What is the CyberGym benchmark?
CyberGym is a public benchmark developed by UC Berkeley researchers and published at ICLR 2026. It contains 1,507 real-world vulnerability reproduction tasks from 188 OSS-Fuzz projects. A system is given a known vulnerability description and unpatched code, then must produce working attack code that triggers the bug. Scores on the leaderboard are self-reported.
Can MDASH be used by companies outside Microsoft?
As of May 2026, MDASH is in limited private preview with a small set of external customers. No general availability date or pricing has been announced. Microsoft has opened a sign-up for the private preview on its Security Blog.
Does MDASH replace human security researchers?
Based on Microsoft's framing, no — the system is positioned as a tool that assists and scales the work of security engineering teams, not one that operates fully autonomously without human review. The findings it generates still go through Microsoft's standard security response process before patches are issued.
What is Anthropic's Project Glasswing?
Project Glasswing is Anthropic's cybersecurity initiative focused on using Mythos — their most capable, non-publicly-available model — to scan codebases, validate findings, and suggest patches.
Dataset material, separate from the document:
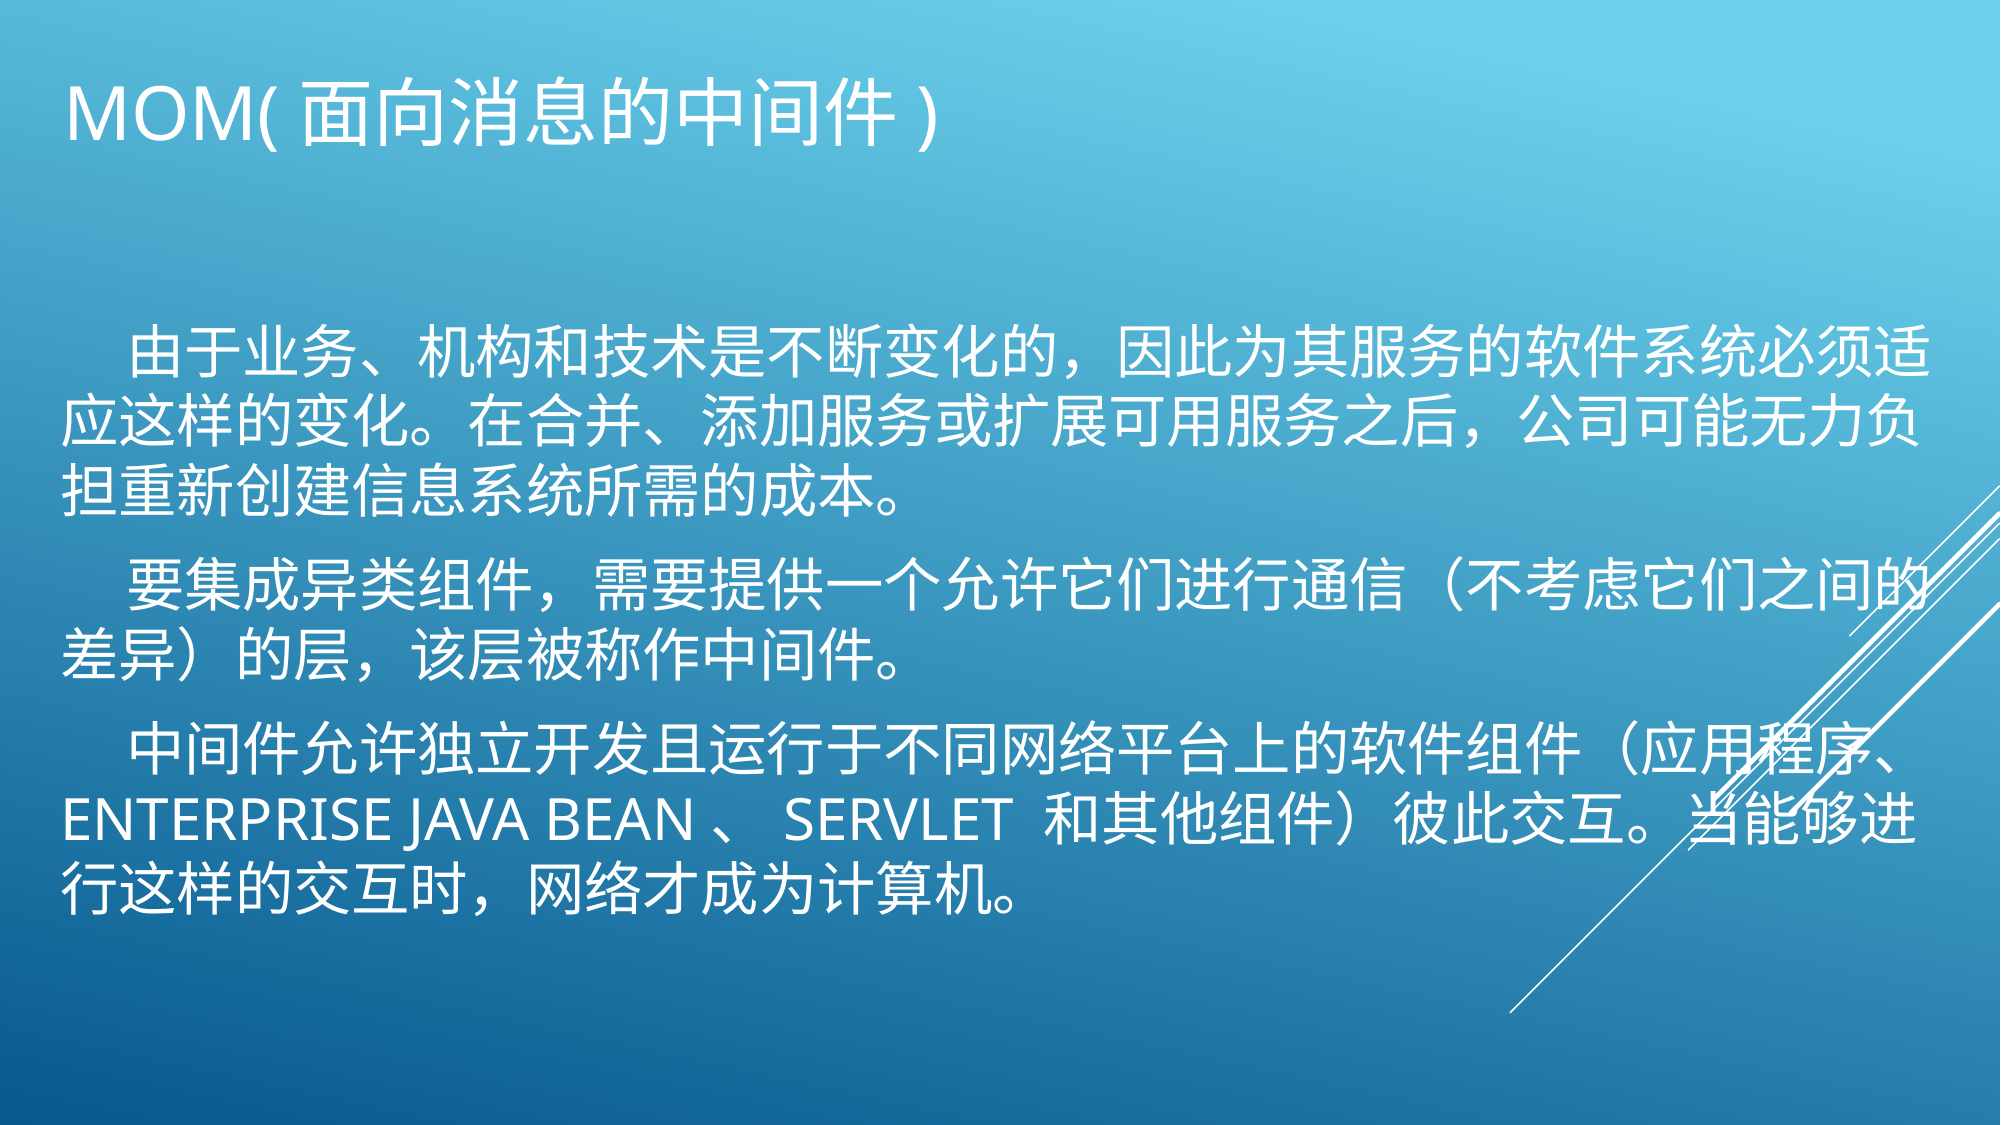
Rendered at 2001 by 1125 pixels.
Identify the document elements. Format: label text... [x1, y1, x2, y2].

Mythos is accessible through Glasswing partners on an exclusive basis. On the CyberGym benchmark, Mythos Preview scored 83.1%, placing second behind MDASH.
Microsoft will share more about MDASH as the private preview expands. Worth watching: whether the system's performance holds as it moves from heavily-reviewed Windows internals to more diverse external codebases — that's a different problem than what CyberGym measures.